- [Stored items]
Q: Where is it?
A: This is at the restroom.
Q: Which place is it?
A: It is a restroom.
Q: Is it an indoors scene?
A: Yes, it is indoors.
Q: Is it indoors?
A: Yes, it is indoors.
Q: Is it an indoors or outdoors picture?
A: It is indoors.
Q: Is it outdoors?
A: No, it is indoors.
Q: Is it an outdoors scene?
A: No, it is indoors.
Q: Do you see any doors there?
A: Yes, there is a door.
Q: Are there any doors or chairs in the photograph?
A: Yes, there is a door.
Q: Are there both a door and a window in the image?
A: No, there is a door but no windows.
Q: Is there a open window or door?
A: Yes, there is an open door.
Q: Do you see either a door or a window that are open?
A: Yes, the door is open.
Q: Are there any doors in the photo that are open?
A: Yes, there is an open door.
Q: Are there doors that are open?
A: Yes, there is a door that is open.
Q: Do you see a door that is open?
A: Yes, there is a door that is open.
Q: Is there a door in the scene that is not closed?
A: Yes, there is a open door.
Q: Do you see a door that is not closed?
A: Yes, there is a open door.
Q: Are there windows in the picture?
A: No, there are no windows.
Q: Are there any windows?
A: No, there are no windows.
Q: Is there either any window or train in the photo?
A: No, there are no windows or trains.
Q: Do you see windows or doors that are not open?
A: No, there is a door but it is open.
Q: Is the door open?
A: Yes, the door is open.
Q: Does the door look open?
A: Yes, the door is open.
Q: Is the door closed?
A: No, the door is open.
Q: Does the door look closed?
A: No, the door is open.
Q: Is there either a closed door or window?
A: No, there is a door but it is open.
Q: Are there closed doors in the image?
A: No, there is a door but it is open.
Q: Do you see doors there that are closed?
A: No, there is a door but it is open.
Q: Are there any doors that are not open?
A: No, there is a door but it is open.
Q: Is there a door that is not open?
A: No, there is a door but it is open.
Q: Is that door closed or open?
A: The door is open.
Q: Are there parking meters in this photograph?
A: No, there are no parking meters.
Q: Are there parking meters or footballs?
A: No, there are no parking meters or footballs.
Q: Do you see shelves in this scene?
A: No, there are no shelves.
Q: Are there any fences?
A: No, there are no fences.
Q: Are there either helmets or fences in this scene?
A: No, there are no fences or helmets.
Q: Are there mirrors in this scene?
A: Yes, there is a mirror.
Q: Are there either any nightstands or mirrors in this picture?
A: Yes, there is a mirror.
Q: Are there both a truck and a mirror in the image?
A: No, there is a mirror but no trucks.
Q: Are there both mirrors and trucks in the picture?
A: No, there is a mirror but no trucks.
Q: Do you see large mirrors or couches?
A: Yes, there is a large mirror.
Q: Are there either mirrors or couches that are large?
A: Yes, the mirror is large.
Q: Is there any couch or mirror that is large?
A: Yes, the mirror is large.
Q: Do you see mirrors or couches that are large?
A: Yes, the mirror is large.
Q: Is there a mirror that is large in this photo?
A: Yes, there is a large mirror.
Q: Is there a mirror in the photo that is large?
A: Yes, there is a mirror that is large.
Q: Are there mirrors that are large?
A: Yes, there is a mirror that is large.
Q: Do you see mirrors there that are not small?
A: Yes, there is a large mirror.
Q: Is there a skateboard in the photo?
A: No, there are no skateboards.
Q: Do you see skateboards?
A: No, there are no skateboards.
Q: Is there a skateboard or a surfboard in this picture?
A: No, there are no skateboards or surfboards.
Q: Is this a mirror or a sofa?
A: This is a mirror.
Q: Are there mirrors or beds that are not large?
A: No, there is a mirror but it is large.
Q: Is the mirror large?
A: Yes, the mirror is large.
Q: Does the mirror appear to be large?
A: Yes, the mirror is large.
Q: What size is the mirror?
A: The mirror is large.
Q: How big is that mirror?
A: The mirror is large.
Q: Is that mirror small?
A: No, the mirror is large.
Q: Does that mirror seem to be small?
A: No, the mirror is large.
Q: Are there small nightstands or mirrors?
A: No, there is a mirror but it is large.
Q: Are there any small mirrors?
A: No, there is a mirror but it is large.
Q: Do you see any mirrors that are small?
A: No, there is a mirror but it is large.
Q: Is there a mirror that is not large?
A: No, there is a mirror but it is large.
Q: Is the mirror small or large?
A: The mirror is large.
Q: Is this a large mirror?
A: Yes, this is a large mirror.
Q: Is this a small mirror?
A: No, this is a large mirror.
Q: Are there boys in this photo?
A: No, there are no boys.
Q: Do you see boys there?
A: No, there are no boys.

- [WHAT YOU NEED TO DO] Take the entries above and copy them out exactly.

- [EXERCISE OUTPUT]
Q: Where is it?
A: This is at the restroom.
Q: Which place is it?
A: It is a restroom.
Q: Is it an indoors scene?
A: Yes, it is indoors.
Q: Is it indoors?
A: Yes, it is indoors.
Q: Is it an indoors or outdoors picture?
A: It is indoors.
Q: Is it outdoors?
A: No, it is indoors.
Q: Is it an outdoors scene?
A: No, it is indoors.
Q: Do you see any doors there?
A: Yes, there is a door.
Q: Are there any doors or chairs in the photograph?
A: Yes, there is a door.
Q: Are there both a door and a window in the image?
A: No, there is a door but no windows.
Q: Is there a open window or door?
A: Yes, there is an open door.
Q: Do you see either a door or a window that are open?
A: Yes, the door is open.
Q: Are there any doors in the photo that are open?
A: Yes, there is an open door.
Q: Are there doors that are open?
A: Yes, there is a door that is open.
Q: Do you see a door that is open?
A: Yes, there is a door that is open.
Q: Is there a door in the scene that is not closed?
A: Yes, there is a open door.
Q: Do you see a door that is not closed?
A: Yes, there is a open door.
Q: Are there windows in the picture?
A: No, there are no windows.
Q: Are there any windows?
A: No, there are no windows.
Q: Is there either any window or train in the photo?
A: No, there are no windows or trains.
Q: Do you see windows or doors that are not open?
A: No, there is a door but it is open.
Q: Is the door open?
A: Yes, the door is open.
Q: Does the door look open?
A: Yes, the door is open.
Q: Is the door closed?
A: No, the door is open.
Q: Does the door look closed?
A: No, the door is open.
Q: Is there either a closed door or window?
A: No, there is a door but it is open.
Q: Are there closed doors in the image?
A: No, there is a door but it is open.
Q: Do you see doors there that are closed?
A: No, there is a door but it is open.
Q: Are there any doors that are not open?
A: No, there is a door but it is open.
Q: Is there a door that is not open?
A: No, there is a door but it is open.
Q: Is that door closed or open?
A: The door is open.
Q: Are there parking meters in this photograph?
A: No, there are no parking meters.
Q: Are there parking meters or footballs?
A: No, there are no parking meters or footballs.
Q: Do you see shelves in this scene?
A: No, there are no shelves.
Q: Are there any fences?
A: No, there are no fences.
Q: Are there either helmets or fences in this scene?
A: No, there are no fences or helmets.
Q: Are there mirrors in this scene?
A: Yes, there is a mirror.
Q: Are there either any nightstands or mirrors in this picture?
A: Yes, there is a mirror.
Q: Are there both a truck and a mirror in the image?
A: No, there is a mirror but no trucks.
Q: Are there both mirrors and trucks in the picture?
A: No, there is a mirror but no trucks.
Q: Do you see large mirrors or couches?
A: Yes, there is a large mirror.
Q: Are there either mirrors or couches that are large?
A: Yes, the mirror is large.
Q: Is there any couch or mirror that is large?
A: Yes, the mirror is large.
Q: Do you see mirrors or couches that are large?
A: Yes, the mirror is large.
Q: Is there a mirror that is large in this photo?
A: Yes, there is a large mirror.
Q: Is there a mirror in the photo that is large?
A: Yes, there is a mirror that is large.
Q: Are there mirrors that are large?
A: Yes, there is a mirror that is large.
Q: Do you see mirrors there that are not small?
A: Yes, there is a large mirror.
Q: Is there a skateboard in the photo?
A: No, there are no skateboards.
Q: Do you see skateboards?
A: No, there are no skateboards.
Q: Is there a skateboard or a surfboard in this picture?
A: No, there are no skateboards or surfboards.
Q: Is this a mirror or a sofa?
A: This is a mirror.
Q: Are there mirrors or beds that are not large?
A: No, there is a mirror but it is large.
Q: Is the mirror large?
A: Yes, the mirror is large.
Q: Does the mirror appear to be large?
A: Yes, the mirror is large.
Q: What size is the mirror?
A: The mirror is large.
Q: How big is that mirror?
A: The mirror is large.
Q: Is that mirror small?
A: No, the mirror is large.
Q: Does that mirror seem to be small?
A: No, the mirror is large.
Q: Are there small nightstands or mirrors?
A: No, there is a mirror but it is large.
Q: Are there any small mirrors?
A: No, there is a mirror but it is large.
Q: Do you see any mirrors that are small?
A: No, there is a mirror but it is large.
Q: Is there a mirror that is not large?
A: No, there is a mirror but it is large.
Q: Is the mirror small or large?
A: The mirror is large.
Q: Is this a large mirror?
A: Yes, this is a large mirror.
Q: Is this a small mirror?
A: No, this is a large mirror.
Q: Are there boys in this photo?
A: No, there are no boys.
Q: Do you see boys there?
A: No, there are no boys.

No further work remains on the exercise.